Der Uterus ist eine keimfreie Umgebung. Der Fötus hat keinerlei Kontakt zu Krankheitserregern. Dies ändert sich schlagartig nach der Eröffnung der Fruchtblase. Schon auf dem Weg durch den engen Geburtskanal erhält das Neugeborene seine erste Dosis Bakterien und Pilze (was durchaus ein Vorteil ist, wie die geringere Neigung zu Allergien gegenüber per Kaiserschnitt entbundenen Kindern zeigt). Die Keime gelangen auch in den Mundraum, einige werden sofort oder später verschluckt. Sie gelangen in den Darm und bilden dort den Grundstock für die Darmflora, die später die Verdauung unterstützt und den Menschen mit lebenswichtigen Vitaminen versorgt.

Neue Untersuchungen zeigen nun, dass das Neugeborene auf den plötzlichen Kontakt mit den Mikroorganismen vorbereitet ist. Allerdings nicht, wie man annehmen könnte durch eine gesteigerte Immunantwort. Im Gegenteil: Die Aktivität der Immunzelle wird heruntergefahren, wie Sing Sing Way vom Cincinnati Children’s Hospital Medical Center in Experimenten an Mäusen zeigen kann.

Way wollte den sechs Tage alten Wurf von Mäusen vor Infektionen schützten, indem er ihnen Immunzellen von erwachsenen Tieren transplantierte. Der Versuch misslang, die Immunzellen wurden bei den neugeborenen Mäusen einfach ausgeschaltet. Die Immunzellen der neugeborenen Mäuse konnten dagegen angeschaltet werden, wenn sie in den Organismus der erwachsenen Tiere transferiert wurden. Den Schalter entdeckten die Forscher schließlich in Vorläuferzellen von roten Blutzellen, die durch den Oberflächenmarker CD71 gekennzeichnet sind. Diese Zellen produzieren bei Neugebornen das Enzym Arginase-2, das eine immunsupprimierende Wirkung hat.

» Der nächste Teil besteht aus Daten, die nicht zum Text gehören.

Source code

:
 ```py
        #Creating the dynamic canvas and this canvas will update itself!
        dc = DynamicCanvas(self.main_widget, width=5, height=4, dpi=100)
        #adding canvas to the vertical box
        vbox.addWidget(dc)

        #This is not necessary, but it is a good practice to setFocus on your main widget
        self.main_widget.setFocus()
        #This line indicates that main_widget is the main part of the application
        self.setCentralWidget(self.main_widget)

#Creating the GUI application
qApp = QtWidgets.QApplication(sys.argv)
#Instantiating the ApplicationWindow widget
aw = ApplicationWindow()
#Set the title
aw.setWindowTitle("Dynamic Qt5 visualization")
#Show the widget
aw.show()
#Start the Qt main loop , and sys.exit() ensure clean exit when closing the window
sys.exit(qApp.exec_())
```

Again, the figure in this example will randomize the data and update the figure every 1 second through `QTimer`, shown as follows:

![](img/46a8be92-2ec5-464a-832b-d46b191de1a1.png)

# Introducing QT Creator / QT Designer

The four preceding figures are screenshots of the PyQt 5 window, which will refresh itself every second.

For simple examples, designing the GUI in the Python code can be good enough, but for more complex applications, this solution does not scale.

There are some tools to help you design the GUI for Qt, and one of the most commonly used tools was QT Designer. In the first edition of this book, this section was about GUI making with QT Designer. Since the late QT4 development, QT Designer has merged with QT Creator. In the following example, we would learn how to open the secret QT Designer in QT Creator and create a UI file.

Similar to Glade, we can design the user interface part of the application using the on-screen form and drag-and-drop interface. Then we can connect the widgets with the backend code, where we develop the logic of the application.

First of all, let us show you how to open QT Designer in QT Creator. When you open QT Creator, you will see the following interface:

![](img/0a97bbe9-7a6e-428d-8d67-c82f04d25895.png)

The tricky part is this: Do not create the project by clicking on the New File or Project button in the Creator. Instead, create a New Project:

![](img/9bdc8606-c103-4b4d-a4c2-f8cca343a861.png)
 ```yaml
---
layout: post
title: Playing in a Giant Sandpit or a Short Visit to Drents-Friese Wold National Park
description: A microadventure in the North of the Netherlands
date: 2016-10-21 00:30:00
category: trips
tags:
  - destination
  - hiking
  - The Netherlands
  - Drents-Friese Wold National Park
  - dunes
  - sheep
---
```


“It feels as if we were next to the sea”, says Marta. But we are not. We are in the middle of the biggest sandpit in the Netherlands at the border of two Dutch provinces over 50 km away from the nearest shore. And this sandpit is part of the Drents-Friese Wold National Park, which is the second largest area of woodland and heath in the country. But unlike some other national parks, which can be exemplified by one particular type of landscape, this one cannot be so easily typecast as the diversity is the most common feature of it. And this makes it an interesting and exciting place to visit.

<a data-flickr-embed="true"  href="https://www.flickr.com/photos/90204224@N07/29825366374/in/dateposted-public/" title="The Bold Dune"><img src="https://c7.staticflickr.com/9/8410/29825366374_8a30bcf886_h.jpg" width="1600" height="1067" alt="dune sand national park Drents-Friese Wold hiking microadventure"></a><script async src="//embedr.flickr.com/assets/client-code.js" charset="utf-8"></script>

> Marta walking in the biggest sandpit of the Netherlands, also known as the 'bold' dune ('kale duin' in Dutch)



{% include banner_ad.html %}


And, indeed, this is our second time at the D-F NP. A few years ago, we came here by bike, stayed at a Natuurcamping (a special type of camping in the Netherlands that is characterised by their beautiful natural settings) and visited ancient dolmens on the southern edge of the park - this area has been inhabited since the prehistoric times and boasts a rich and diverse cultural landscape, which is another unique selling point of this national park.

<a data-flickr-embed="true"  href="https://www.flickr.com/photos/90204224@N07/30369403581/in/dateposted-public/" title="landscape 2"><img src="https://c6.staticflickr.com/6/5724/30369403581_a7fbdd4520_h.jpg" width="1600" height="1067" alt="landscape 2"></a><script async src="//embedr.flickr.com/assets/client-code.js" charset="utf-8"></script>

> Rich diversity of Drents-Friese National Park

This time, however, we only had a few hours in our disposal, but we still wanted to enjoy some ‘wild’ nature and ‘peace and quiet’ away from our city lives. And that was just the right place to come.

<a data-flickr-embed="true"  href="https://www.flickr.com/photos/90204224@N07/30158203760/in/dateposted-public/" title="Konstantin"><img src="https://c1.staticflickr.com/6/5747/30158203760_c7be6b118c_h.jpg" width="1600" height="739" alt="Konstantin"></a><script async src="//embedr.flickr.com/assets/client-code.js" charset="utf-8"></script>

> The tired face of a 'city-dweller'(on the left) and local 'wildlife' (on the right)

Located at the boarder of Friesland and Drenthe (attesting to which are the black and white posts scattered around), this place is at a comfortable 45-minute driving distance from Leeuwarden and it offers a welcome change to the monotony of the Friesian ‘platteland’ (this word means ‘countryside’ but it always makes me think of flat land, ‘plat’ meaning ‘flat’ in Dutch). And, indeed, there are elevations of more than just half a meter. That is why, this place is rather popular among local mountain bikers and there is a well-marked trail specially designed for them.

Die Entfernung der CD71-positiven Zellen, die Way als nächstes versuchte, war allerdings auch keine gute Idee. Jetzt erkrankten die neugeborenen Mäuse an einer heftigen intestinalen Entzündung. Die Deutung der Experimente ist einfach. Neugeborene benötigen die Immun­suppression, um sich mit der Darmflora anzufreunden. Der Nachteil besteht in einer erhöhten Anfälligkeit gegenüber Krankheitserregern. Diese Phase ist jedoch vorübergehend. In den ersten Lebensmonaten entwickelt sich eine Immuntoleranz gegenüber den Darmbakterien. Die Immunsuppression wird zurückgefahren und die Anfälligkeit gegenüber Krankheitserregern vermindert sich wieder.